Every day users of Microsoft Dynamics CRM 2011 use the system to track and analyze relationships in the data to make better business decisions. By taking advantage of just two simple numbers (latitude and longitude) and a map, a whole new world of analytics and possibilities can be opened up.
To experience and get a taste for the power of CMR when combined with mapping consider taking advantage of this offer from InfoGrow Corporation.
Free Mapping Tool Now Links CRM and Bing Maps
Mapping is changing the game in CRM. It is the latest source of innovation adding value to the already value-stuffed Dynamics CRM 2011. InfoGrow Corporation has developed CRM2Maps, a mapping tool designed specifically for Microsoft Dynamics CRM 2011. This free mapping tool gives users the ability to map leads, accounts, and contacts inside CRM for making better sales and marketing decisions. CRM2Maps is a powerful, visual, and easy-to-use tool, providing users the convenience of mapping inside CRM for increased sales rep productivity and greater user acceptance of CRM.
With just one click, users can convert a CRM record into a map with street, image, or a bird’s-eye view and save time in planning their trips.

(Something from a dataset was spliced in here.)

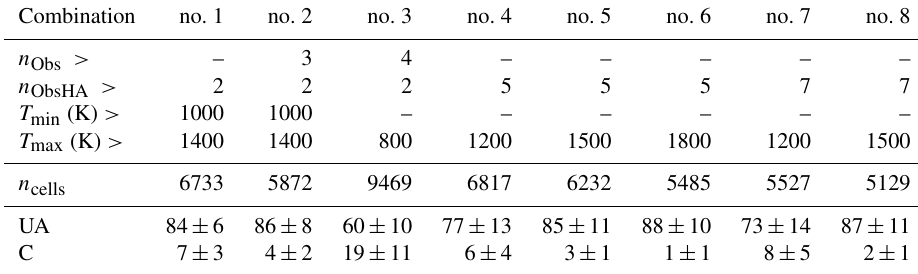
Table 1. User’s accuracy (UA, %) and commission error ( C , %) of the hot spot discrimination strategies considered. n Obs is the number of hot spot detections within a grid cell, n ObsHA is the number of high-accuracy hot spot detections within a grid cell, T min is the minimum temperature retrieved among all the hot spots detected within a grid cell, T max is the maximum temperature retrieved among all the hot spots detected within a grid cell, and n cells is the number of grid cells that comply with the thresholds. We have tried eight combinations (discrimination strategies) of thresholds on those variables. Each column represents a tested discrimination strategy. Combination no. 1 no. 2 no. 3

Users can also retrieve detailed driving directions to the displayed location from any address.
The launch of CRM2Maps is just the first by InfoGrow in a series of mapping tools for Dynamics 2011. Dynamics CRM 2011 users can expect to see additional tools for call planning, territory management, service planning and target marketing.
The application can be downloaded for free at www.CRM2Maps.com.

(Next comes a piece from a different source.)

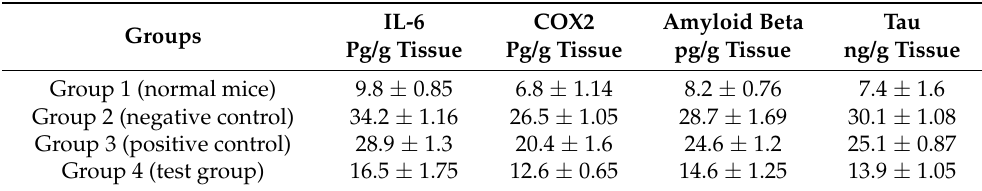
Table 2. Results of neurochemical assay of different biomarkers measured after homogenization of mice brain obtained from different groups. IL-6 COX2 Amyloid Beta Groups Pg/g Tissue Pg/g Tissue pg/g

About: InfoGrow Corporation has been developing desktop and cloud applications with Microsoft mapping and Dynamics CRM since the inception of both products. With 21 years of experience, InfoGrow has an extensive client base in financial services, hospitality, distribution and health care. Their tag line captures the focus of their enterprise services – Accelerating Growth Through Better Sales & Marketing Decisions.
Thanks for reading
According to the bing map API license terms, you need a enterprise license to use it in CRM, as it is not a public facing, non password protected site.
I've wanted to develop tight integration but this has stopped me, does anyone have experience with this, or am I mistaken? I keep seeing samples of bing maps API and Dynamics CRM and no-one mentions licencing.
Does this solution use the API key, as I imagine it must?
Developers at all types of organizations can use the Bing Maps Platform for free, under the following conditions:
- Use is on public-facing, non-password protected Web sites
- Limit of 125,000 sessions or 500,000 transactions in a 12 month period
I've run into the same problem with both Google and Bing. CRM systems ARE password protected so these snazzy maps can't just be used without payment.
As an aside, the application doesn't seem to work. It seems to always place the latitude south of the equator (which puts London, England in the Gulf of Guinea just off Africa!).
Your understanding of the licensing issues and purchasing levels from Bing is correct. However, InfoGrow has agreements in place with Bing to offer Known User and/or transactions licenses on a monthly basis. We offer bundles starting out with as little as 5 users and/or 500 transactions per month.
We of course can build and/or host the mapping application, but we also are able to resell the licenses to others. Our site www.Maps4MyApps.com is currently setup to handle the purchasing of transactions, and it will be re-launched, shortly, to also handle the purchase of Known User licenses.
Additional questions can be directed to Map4MyApps@InfoGrowCorp.com
To fix the Latitude problem you have just make the value negative.
We have developed a html based Bing maps solution for CRM 2011 witch uses Latitude and Longitude or searches for an address and then pins it.